The print magazine has the manufacturer's response, which is interesting and relevant although not included above. Since it has been posted on some audio forum websites it's probably fair to post a link to it.

John Atkinson's picture
bpw wrote:
The print magazine has the manufacturer's response, which is interesting and relevant although not included above.

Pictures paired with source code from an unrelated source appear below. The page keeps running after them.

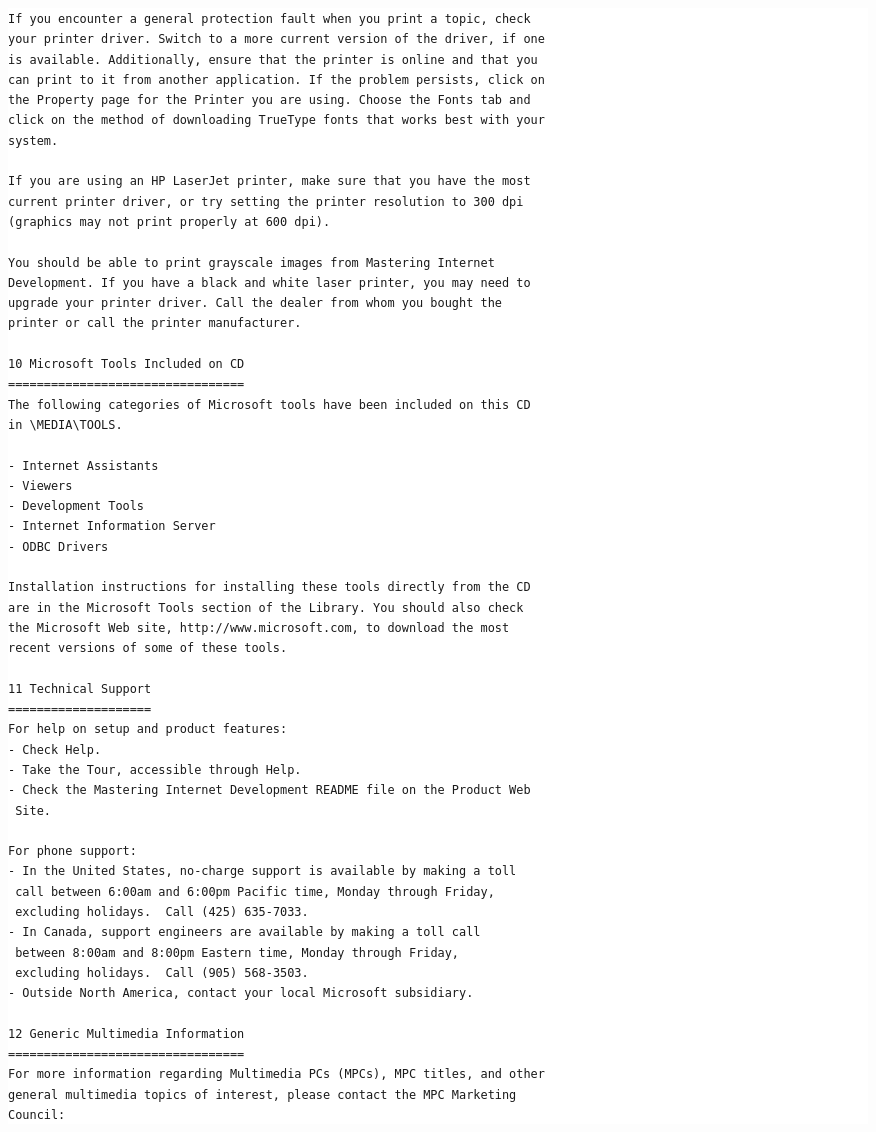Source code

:	If you encounter a general protection fault when you print a topic, check
	your printer driver. Switch to a more current version of the driver, if one
	is available. Additionally, ensure that the printer is online and that you
	can print to it from another application. If the problem persists, click on
	the Property page for the Printer you are using. Choose the Fonts tab and
	click on the method of downloading TrueType fonts that works best with your
	system.
	
	If you are using an HP LaserJet printer, make sure that you have the most
	current printer driver, or try setting the printer resolution to 300 dpi
	(graphics may not print properly at 600 dpi).
	
	You should be able to print grayscale images from Mastering Internet
	Development. If you have a black and white laser printer, you may need to
	upgrade your printer driver. Call the dealer from whom you bought the
	printer or call the printer manufacturer.
	
	10 Microsoft Tools Included on CD
	=================================
	The following categories of Microsoft tools have been included on this CD
	in \MEDIA\TOOLS.
	
	- Internet Assistants
	- Viewers
	- Development Tools
	- Internet Information Server
	- ODBC Drivers
	
	Installation instructions for installing these tools directly from the CD
	are in the Microsoft Tools section of the Library. You should also check
	the Microsoft Web site, http://www.microsoft.com, to download the most
	recent versions of some of these tools.
	
	11 Technical Support
	====================
	For help on setup and product features:
	- Check Help.
	- Take the Tour, accessible through Help.
	- Check the Mastering Internet Development README file on the Product Web
	 Site.
	
	For phone support:
	- In the United States, no-charge support is available by making a toll
	 call between 6:00am and 6:00pm Pacific time, Monday through Friday,
	 excluding holidays.  Call (425) 635-7033.
	- In Canada, support engineers are available by making a toll call
	 between 8:00am and 8:00pm Eastern time, Monday through Friday,
	 excluding holidays.  Call (905) 568-3503.
	- Outside North America, contact your local Microsoft subsidiary.
	
	12 Generic Multimedia Information
	=================================
	For more information regarding Multimedia PCs (MPCs), MPC titles, and other
	general multimedia topics of interest, please contact the MPC Marketing
	Council:
	
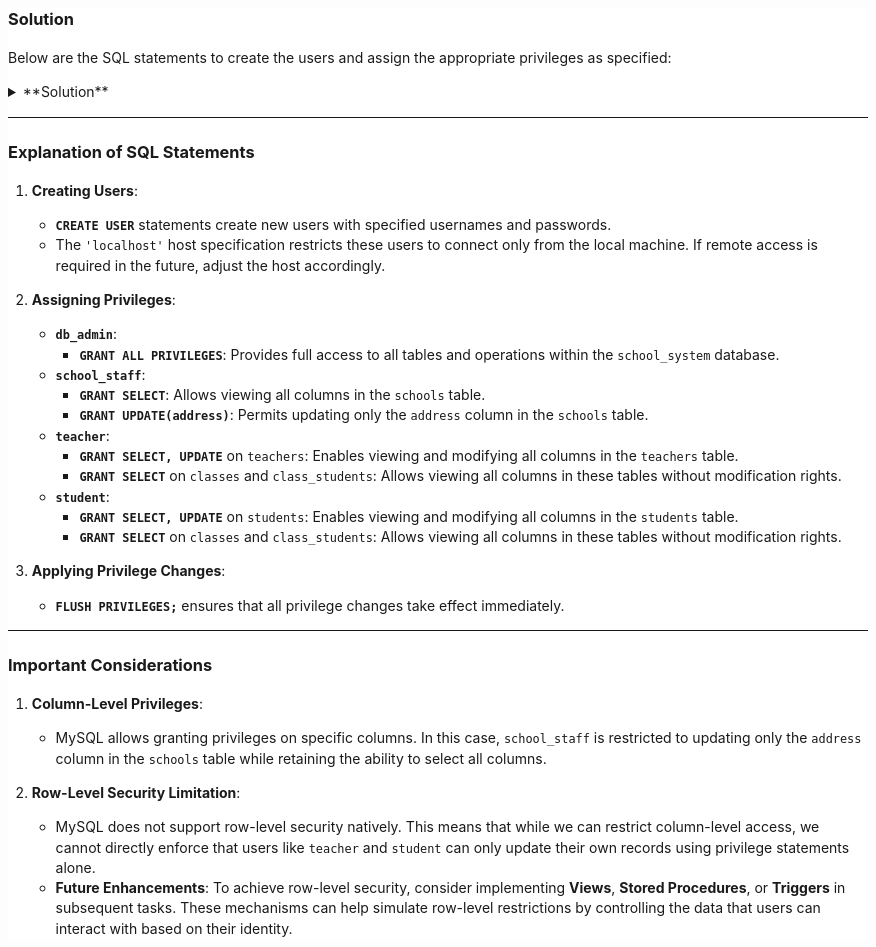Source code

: 
### **Solution**

Below are the SQL statements to create the users and assign the appropriate privileges as specified:

<details><summary>**Solution**</summary></details>

---

### **Explanation of SQL Statements**

1. **Creating Users**:
   - **`CREATE USER`** statements create new users with specified usernames and passwords.
   - The `'localhost'` host specification restricts these users to connect only from the local machine. If remote access is required in the future, adjust the host accordingly.

2. **Assigning Privileges**:
   - **`db_admin`**:
     - **`GRANT ALL PRIVILEGES`**: Provides full access to all tables and operations within the `school_system` database.
   - **`school_staff`**:
     - **`GRANT SELECT`**: Allows viewing all columns in the `schools` table.
     - **`GRANT UPDATE(address)`**: Permits updating only the `address` column in the `schools` table.
   - **`teacher`**:
     - **`GRANT SELECT, UPDATE`** on `teachers`: Enables viewing and modifying all columns in the `teachers` table.
     - **`GRANT SELECT`** on `classes` and `class_students`: Allows viewing all columns in these tables without modification rights.
   - **`student`**:
     - **`GRANT SELECT, UPDATE`** on `students`: Enables viewing and modifying all columns in the `students` table.
     - **`GRANT SELECT`** on `classes` and `class_students`: Allows viewing all columns in these tables without modification rights.

3. **Applying Privilege Changes**:
   - **`FLUSH PRIVILEGES;`** ensures that all privilege changes take effect immediately.

---

### **Important Considerations**

1. **Column-Level Privileges**:
   - MySQL allows granting privileges on specific columns. In this case, `school_staff` is restricted to updating only the `address` column in the `schools` table while retaining the ability to select all columns.

2. **Row-Level Security Limitation**:
   - MySQL does not support row-level security natively. This means that while we can restrict column-level access, we cannot directly enforce that users like `teacher` and `student` can only update their own records using privilege statements alone.
   - **Future Enhancements**: To achieve row-level security, consider implementing **Views**, **Stored Procedures**, or **Triggers** in subsequent tasks. These mechanisms can help simulate row-level restrictions by controlling the data that users can interact with based on their identity.
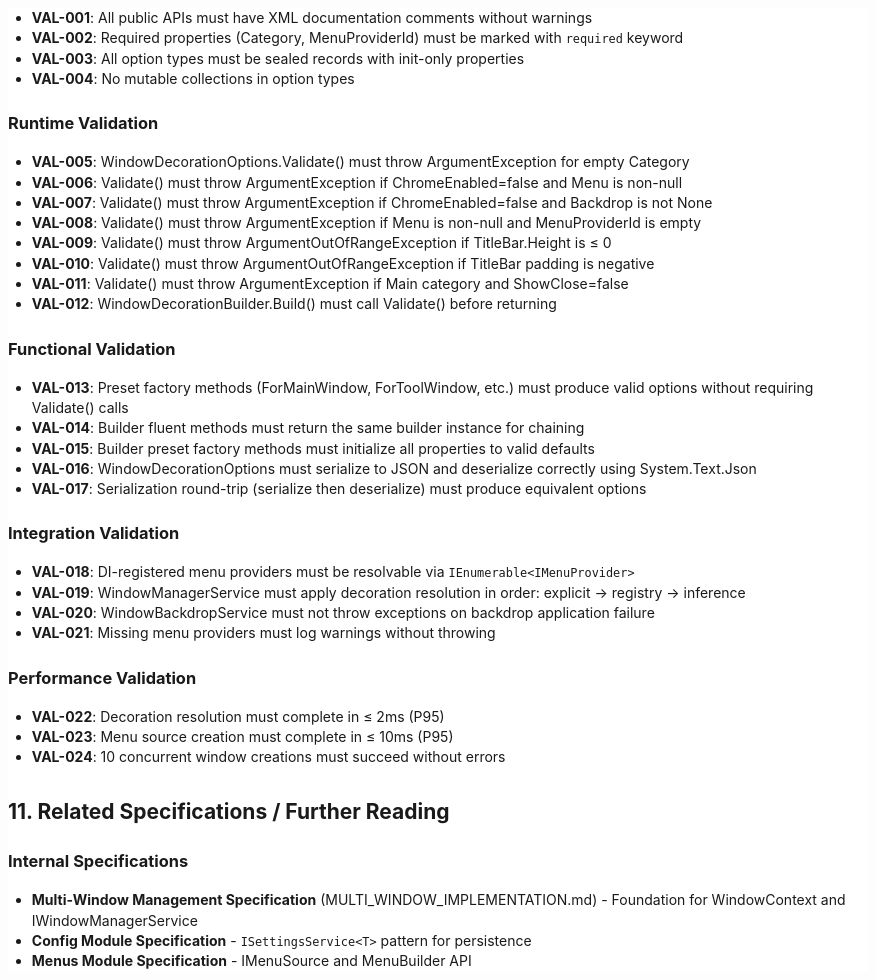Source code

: - **VAL-001**: All public APIs must have XML documentation comments without warnings
- **VAL-002**: Required properties (Category, MenuProviderId) must be marked with `required` keyword
- **VAL-003**: All option types must be sealed records with init-only properties
- **VAL-004**: No mutable collections in option types

### Runtime Validation

- **VAL-005**: WindowDecorationOptions.Validate() must throw ArgumentException for empty Category
- **VAL-006**: Validate() must throw ArgumentException if ChromeEnabled=false and Menu is non-null
- **VAL-007**: Validate() must throw ArgumentException if ChromeEnabled=false and Backdrop is not None
- **VAL-008**: Validate() must throw ArgumentException if Menu is non-null and MenuProviderId is empty
- **VAL-009**: Validate() must throw ArgumentOutOfRangeException if TitleBar.Height is ≤ 0
- **VAL-010**: Validate() must throw ArgumentOutOfRangeException if TitleBar padding is negative
- **VAL-011**: Validate() must throw ArgumentException if Main category and ShowClose=false
- **VAL-012**: WindowDecorationBuilder.Build() must call Validate() before returning

### Functional Validation

- **VAL-013**: Preset factory methods (ForMainWindow, ForToolWindow, etc.) must produce valid options without requiring Validate() calls
- **VAL-014**: Builder fluent methods must return the same builder instance for chaining
- **VAL-015**: Builder preset factory methods must initialize all properties to valid defaults
- **VAL-016**: WindowDecorationOptions must serialize to JSON and deserialize correctly using System.Text.Json
- **VAL-017**: Serialization round-trip (serialize then deserialize) must produce equivalent options

### Integration Validation

- **VAL-018**: DI-registered menu providers must be resolvable via `IEnumerable<IMenuProvider>`
- **VAL-019**: WindowManagerService must apply decoration resolution in order: explicit → registry → inference
- **VAL-020**: WindowBackdropService must not throw exceptions on backdrop application failure
- **VAL-021**: Missing menu providers must log warnings without throwing

### Performance Validation

- **VAL-022**: Decoration resolution must complete in ≤ 2ms (P95)
- **VAL-023**: Menu source creation must complete in ≤ 10ms (P95)
- **VAL-024**: 10 concurrent window creations must succeed without errors

## 11. Related Specifications / Further Reading

### Internal Specifications

- **Multi-Window Management Specification** (MULTI_WINDOW_IMPLEMENTATION.md) - Foundation for WindowContext and IWindowManagerService
- **Config Module Specification** - `ISettingsService<T>` pattern for persistence
- **Menus Module Specification** - IMenuSource and MenuBuilder API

I have added it to this Web reprint.

John Atkinson
Editor, Stereophile

bpw's picture

Thank you, John.

It's even handed and honorable of you to do so.

dmusoke's picture

Though I've never heard or listened to the M28, I have to agree with the manufacturer's response and logic. The M28 has much lower distortion and precise reproduction of high frequency signals like the 10kHz square wave. Michael's reference system has much higher distortion and slower in its electrical transient response so maybe that's what he's used to and prefers obviously. Nothing wrong with that but to slam the M28 as of "hi-fi" quality based on its measured performance is definitely wrong.

RaimondAudio's picture

".....darTZeel NHB-18NS preamplifier, I didn't feel the M28s' performance would be in any way compromised...." . Maybe you listening the darTZeel character(distortions), not the M28's.

MrForty's picture

Is the bass softness character caused by the transformer coupled balanced preamp? I reckon transformer coupled balance has rather narrow bandwidth that may cause compatibility issue. It is not a good idea to use transformer coupled balance preamp for evaluating downstream equipment, particular the downstream balance is designed around typical electronic based balance circuit.

bengal_finch's picture

Matching of components is very important and so do the cables as well. i am a Bricasti M1 user for last two years and Sim 650D with 820S is my another DAC, transport is MBL1621A. i always prefer 650D for detail but the comparatively with higher noise floored M1 is very involving with rock based music. sometimes its made me paranoid which one to play, yes it sometime destroying my pleasure of listening when it comes in terms of choosing DAC. NOW .. very recently i ordered MBL6010D with 5011 pree trade in. so i force to use my old Restek Concence pree, and Bricasti playing like a topnotch compare with sim 650D with it. So i simply demand using M28 with some other pree and setup and ofcorse with different speaker and please don't pick Dynaaudio. its hard to except M28 is slow player. but it could be, yet its too early to comment.